The school welcomes boys and girls who are “clearly bright but in need of extra assistance to meet grade level performance,” said Jesuit Father Joseph Carver, the school’s president.

Seattle Nativity School opened Sept. 3 with 17 sixth-graders and three teachers, including one who is the executive director. Classes meet in leased space in the former Our Lady of Mount Virgin School in south Seattle’s Mount Baker neighborhood.

The school seeks to accelerate the learning process through small class size, a school day that runs from 8 a.m. to 5:30 p.m. (with free breakfast, lunch and afternoon snack) and a five-week summer program. “Many of these students are behind several grade levels,” Father Carver explained. “We need to help them really get up to grade level very quickly.”

Focusing on Jesuit qualities such as educational excellence and social justice, the school also seeks to affirm students by promoting positive behavior rather than “chasing bad behavior around the room,” he said.

Each day, students are asked to bring home “positives” to their families regarding their time at school. Recently, Washington’s list included his teachers, the tasty lunches and the chance to play football at recess. He also appreciates the benefits of a small school:

“We don’t have to remember our locker combinations or remember schedules of classes,” he said.

“Everything about the school is positive,” his grandmother noted. “I’m so grateful to the people that supported it financially and the one[s] that put this together. It’s just a blessing.”

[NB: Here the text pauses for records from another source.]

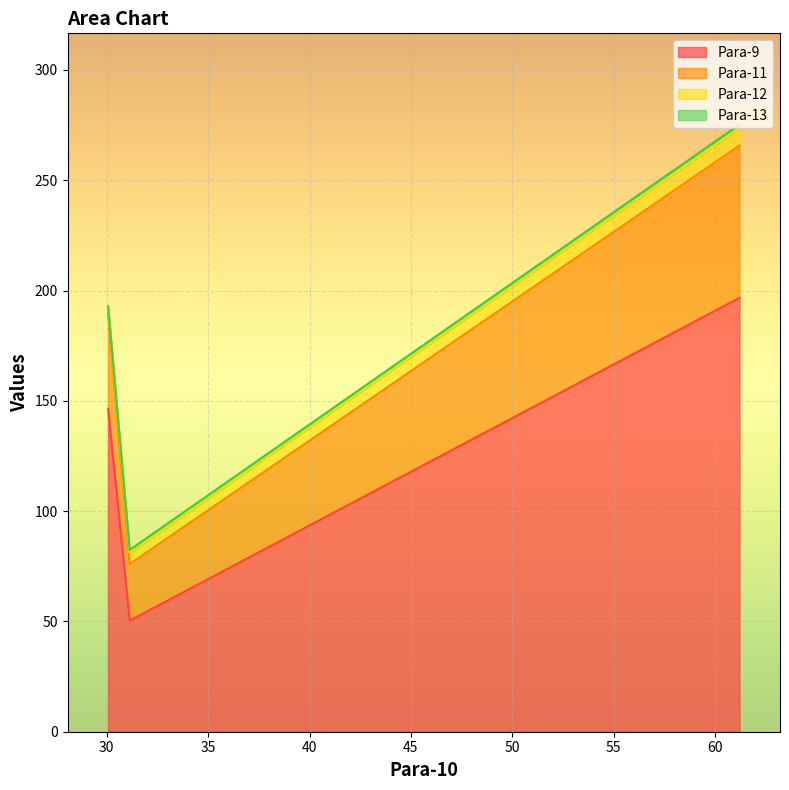

Reading left to right, what are all the values shown in this chart?

Para-9: 61.2=196.7	31.133=50.4	30.067=146.3
Para-11: 61.2=69.0	31.133=25.7	30.067=43.3
Para-12: 61.2=8.0	31.133=5.1	30.067=2.9
Para-13: 61.2=1.6	31.133=1.3	30.067=0.3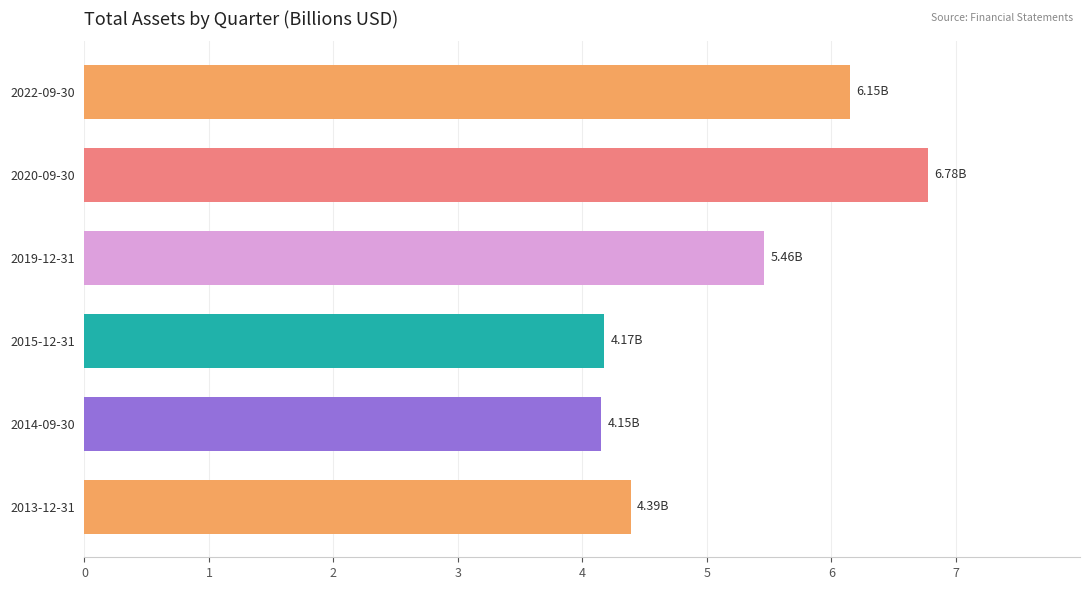

Where is the data nearest to the value 5?

2019-12-31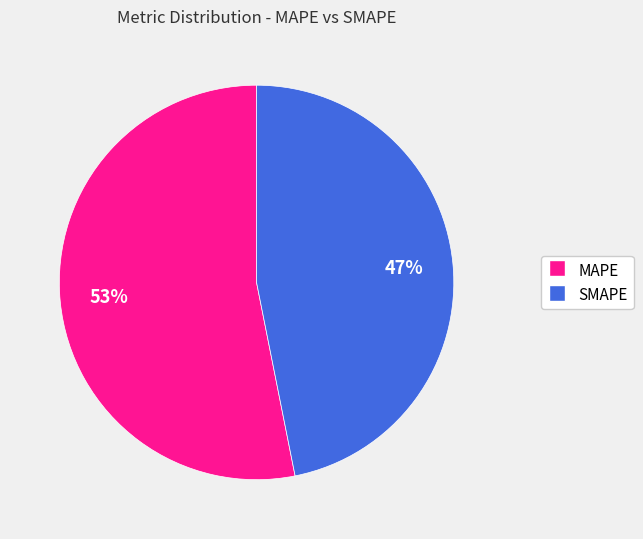

The MAPE slice represents 53% of the pie. True or false?

True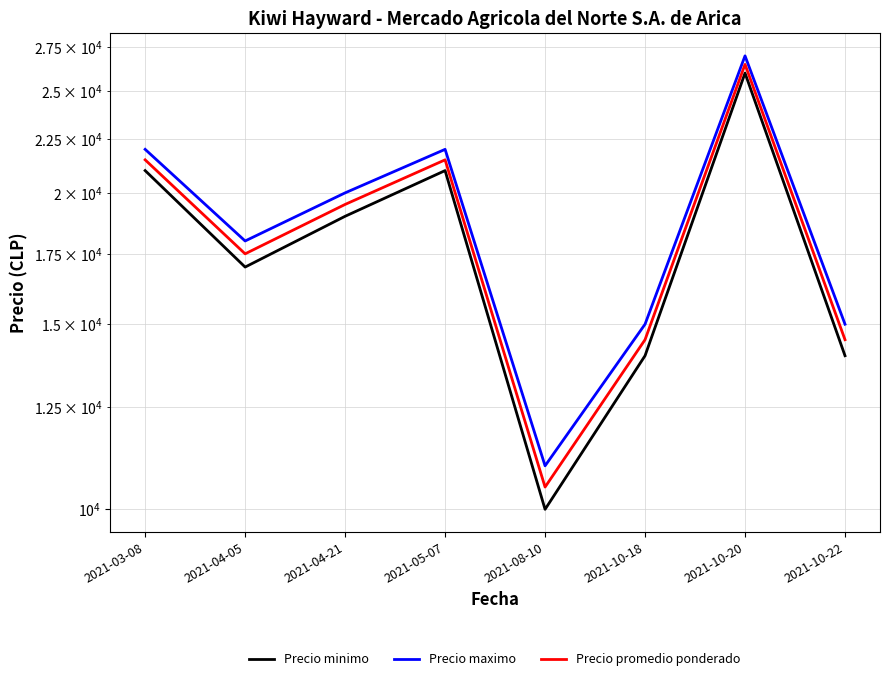

Which category has the highest value across all series?

2021-10-20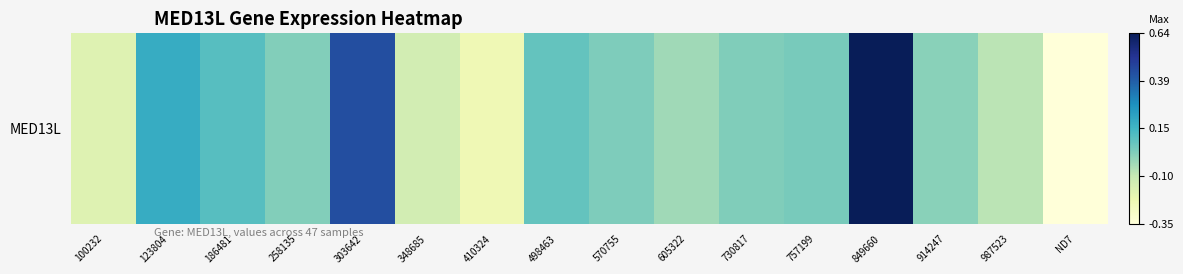

How many values exceed 0?

10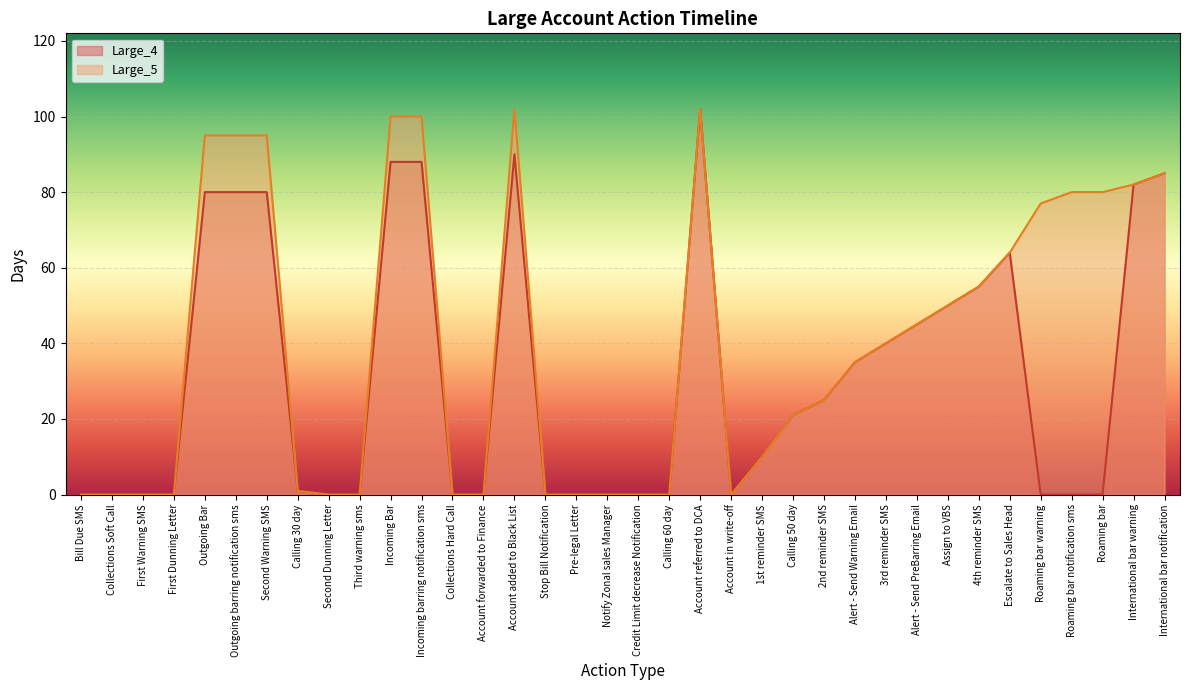

Which series has the largest total across all categories?

Large_5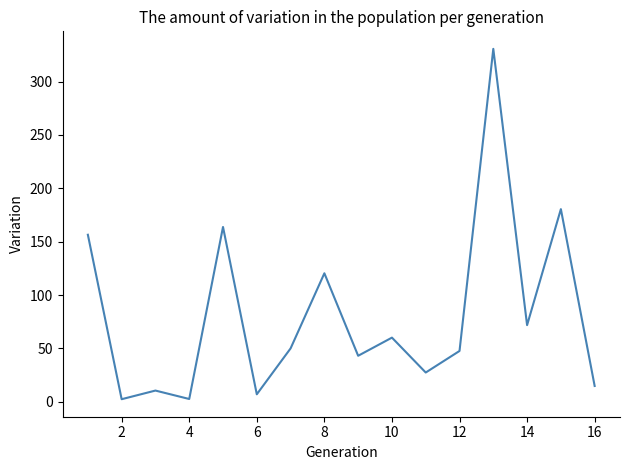

What is the difference between the maximum and minimum values?

328.3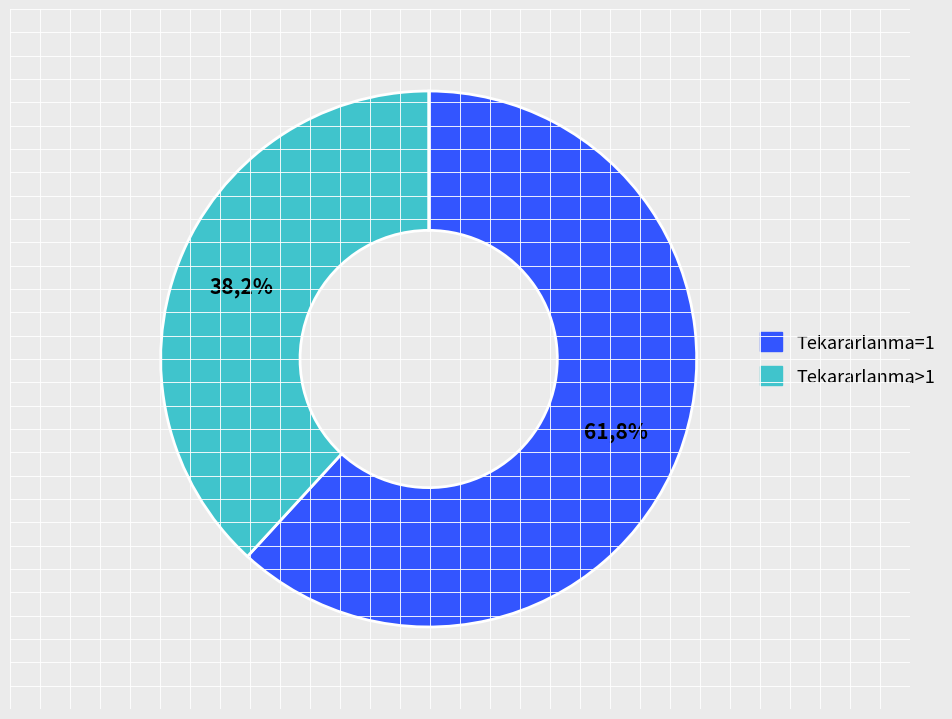

What is the largest slice in the pie chart?

1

Sponsors raised $1.5 million to get the school up and running. Instrumental in the effort, Father Carver said, was the Fulcrum Foundation, an independent organization founded in 2002 by then-Seattle Archbishop Alex J. Brunett to promote and support Western Washington’s Catholic schools. Seattle Nativity School has received “amazing” support from many individuals, businesses, foundations and community groups, Father Carver said.

Its inaugural year theme is “Open the Door” — to opportunity, education and a “new way of learning” through a STEM curriculum focusing on science, technology, engineering and math. “The idea is to prepare students for the jobs and the work that is available here,” Father Carver said, noting the Pacific Northwest is home to many technology and pharmaceutical firms.

Plans call for adding a grade to the school each year until grades 5-8 are complete. As students continue on to local Catholic high schools, a support program will help them continue to succeed.

Seattle Nativity School is one of more than 60 Jesuit-endorsed Nativity Schools around the country providing faith-based education to low-income students. Earlier this year, Archbishop J. Peter Sartain endorsed Seattle Nativity as a “Category II” school, the designation given to independent Catholic schools in the archdiocese. The collaboration between the archdiocese and the Jesuits’ Oregon Province is important, Father Carver said, because it “says that we know that in partnership, this school will be stronger.”